Era um dia como outro qualquer. Era um dia para ser como outro dia do passado ou do futuro, mas no presente ele me chegou com ua mensagem de celular de um moço que não conheço pessoalmente. Pediu que interpretasse seu poema no Fest Campos de Poesia Falada. Gosto de palavras. Gosto de palavras que gritam e que silenciam tudo. Gosto de palavras que emocionam, que transformam, que nos fazem pensar, que nos eternizam. Gostei das palavras do moço, e decidi que iria interpretar o seu poema tão cheio de imagens e de surpresas.
Sempre que leio um poema, conto, prosa ou bula de remédio, na minha mente vem a galope o esteriótipo da personagem. Fico imaginando como anda, fala, pensa, encanta. Quando me deparei com o poema "Dor de Rosa", não foi difernte. Mas algo de mais especial e revelador me tomou por inteiro. Saber que fora escrito por um homem me deixou ainda mais curiosa e aí, inconscientemente, acabei fazendo uma viagem ao interior dessa alma tão feminina. Fui arrebatada pela menina que existe nas palavras do moço, fui tomada de tamanha emoção que quando disse o poema não era mais eu quem estava lá. O grande barato da interpretação é poder ser aquilo que não se é, mas que poderia ter sido. De repente, eu era a menina que nunca havia usado um vestido de chita, aquela que não conhecera os contornos de um corpo escolhido, aquela cuja infância fora roubada, que o o lhar fora congelado e que a alma perdeu o caminho...
Não poderia descrever o tamnho de minha emoção nem o quanto é interessante ver/sentir a reação das pessoas que embarcaram comigo no navio das palavras.

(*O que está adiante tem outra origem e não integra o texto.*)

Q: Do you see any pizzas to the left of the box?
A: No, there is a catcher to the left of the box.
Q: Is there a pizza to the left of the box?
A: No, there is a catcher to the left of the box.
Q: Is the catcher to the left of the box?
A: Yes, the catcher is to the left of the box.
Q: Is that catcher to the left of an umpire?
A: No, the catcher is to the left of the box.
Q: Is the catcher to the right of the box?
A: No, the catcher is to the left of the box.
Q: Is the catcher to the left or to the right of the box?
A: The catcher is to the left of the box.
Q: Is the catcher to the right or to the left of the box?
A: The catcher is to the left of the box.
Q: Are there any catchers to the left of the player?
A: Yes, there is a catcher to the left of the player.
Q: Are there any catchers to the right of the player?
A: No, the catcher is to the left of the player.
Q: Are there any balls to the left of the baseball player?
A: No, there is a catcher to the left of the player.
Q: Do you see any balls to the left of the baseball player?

Escrever não é fácil. Transformar a escrita do outro num jogo de sensações também não, mas se render as fonemas, as frases, aos tons que tem um poema é ajoelhar diante do Deus que existe em todo lugar e se sentir facilmente levada pelas dificuldades. Cumpri meu ofício uma vez mais. Fiz o melhor de mim e agradeço ao moço por ter me confiado sua escrita e me oportunizado um encontro sublime com suas palavras.
DOR DE ROSA
Minha infância
nunca descobriu
os mistérios que
habitam o fundo do rio.
Sempre me disseram
que o vestido encurta
depois que a gente
sente a flor do maracujá brotar
no meio do sexo,
disfarçando a paixão
que aqui a gente
confunde com o menor dos gestos.
Quando virei mulher,
o sangue pingou
pelo terreiro até o
sol cicatrizar dezembro.
Não colhi brincos
da natureza
porque nunca me
ensinaram a lembrar.
Esquecer é um
catecismo diário.
De manhã emudece
minhas palavras com farelos de pão
De noite, silencia
qualquer pergunta
com a flor branca e
roxa que só conheci estampada
nos vestidos de
chita que papai nunca trouxe.
Nunca ouvi qualquer
história de pescador
Nem acredito muito
no milagre dos peixes
O que ouço é uma
voz rouca
Arranhando o ouvido
da menina que não sabe existir.
Por aqui dizem ser
coisas do além, sentimentos que vagam
pelo coração da
mata. Eu mesma, não sei dizer.
Sempre guardei as
histórias do folclore
dentro da minha
caixa de meias.
Uma porque só sinto
aquilo que me toca.
Outra porque nunca
fui eu, depois que papai
entupido de
aguardente me ninou como
se eu fosse uma
lenda.
Não posso imaginar
as frestas que o mundo deixa
porque só prezo
pelas distinções de escuro.
Deduzo a luz pelo
toque que não sei contar,
pelo romance que não
segredei aos antigos
e pelo coração que
pulsa por dentro, aposenta
cirandas e não é
meu.
Faltou o canto da
sereia,
o contorno do corpo
que não provei,
os chumaços de
algodão para estancar o vermelho
que escorreu pelas
pernas bambas de tão finas.
Só senti a
existência dele quando a barriga começou a crescer
e nenhum tom de rosa
apareceu no meio do nada do rio.
Quando a água
baixou lá pelas bandas de mim,
o sol não deu
trégua sequer nas vontades de antes.
A memória eu guardo
no ventre do encontro das águas
O corpo eu já não
sei
Só imagino cores
para as variações que correm igarapé afora.
Podem imaginar o que
for
Só sei que o boto
tinha a barba grossa,
a mão pesada e o
bafo de cigarro igualzinho ao do meu pai.